Generally statistics trackers gather information by either querying the data exposed by the Frontier or by listening for CrawlURI disposition events and crawl status events.

The interface extends Runnable. This is based on the assumptions that statistics tracker are proactive in gathering their information. The CrawlController will start each statistics tracker once the crawl begins. If this facility is not needed in a statistics tracker (i.e. all information is gathered passively) simply implement the run() method as an empty method.

Note

For new statistics tracking modules to be available in the web user interface their class name must be added to the StatisticsTracking.options file under the conf/modules directory. The classes' full name (with package info) should be written in its own line, followed by a '|' and a descriptive name (containing only [a-z,A-Z]).

12.1. AbstractTracker

A partial implementation of a StatisticsTracker is provided in the frameworks package. The AbstractTracker implements the StatisticsTracking interface and adds the needed infrastructure for doing snapshots of the crawler status.

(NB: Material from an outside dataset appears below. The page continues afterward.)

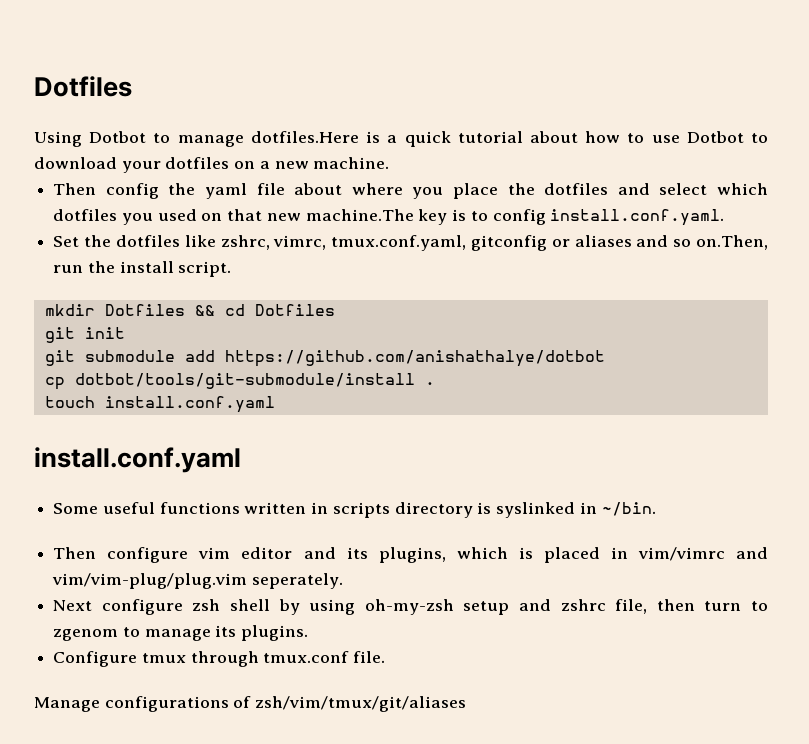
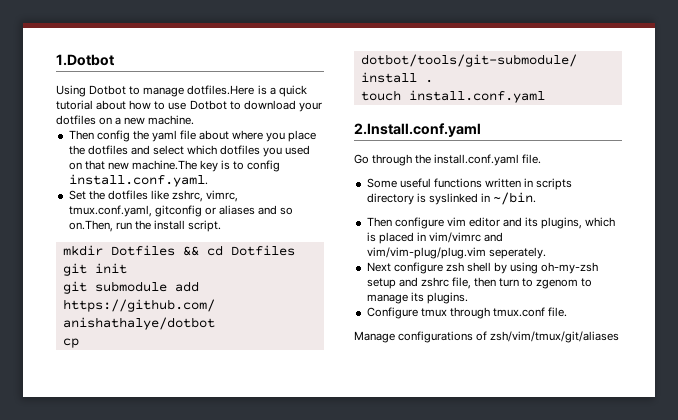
[34,76,132,97] Dotfiles -> [56,54,114,66] 1.Dotbot
[34,447,241,473] install.conf.yaml -> [354,123,481,137] [354,154,542,166] 2.Install.conf.yaml // Go through the install.conf.yaml file.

This is done implementing the thread aspects of the statistics tracker. This means that classes extending the AbstractTracker need not worry about thread handling, implementing the logActivity() method allows them to poll any information at fixed intervals.

AbstractTracker also listens for crawl status events and pauses and stops its activity based on them.

12.2. Provided StatisticsTracker

The admin package contains the only provided implementation of the statistics tracking interface. The StatisticsTracker is designed to write progress information to the progress-statistics.log as well as providing the web user interface with information about ongoing and completed crawls. It also dumps various reports at the end of each crawl.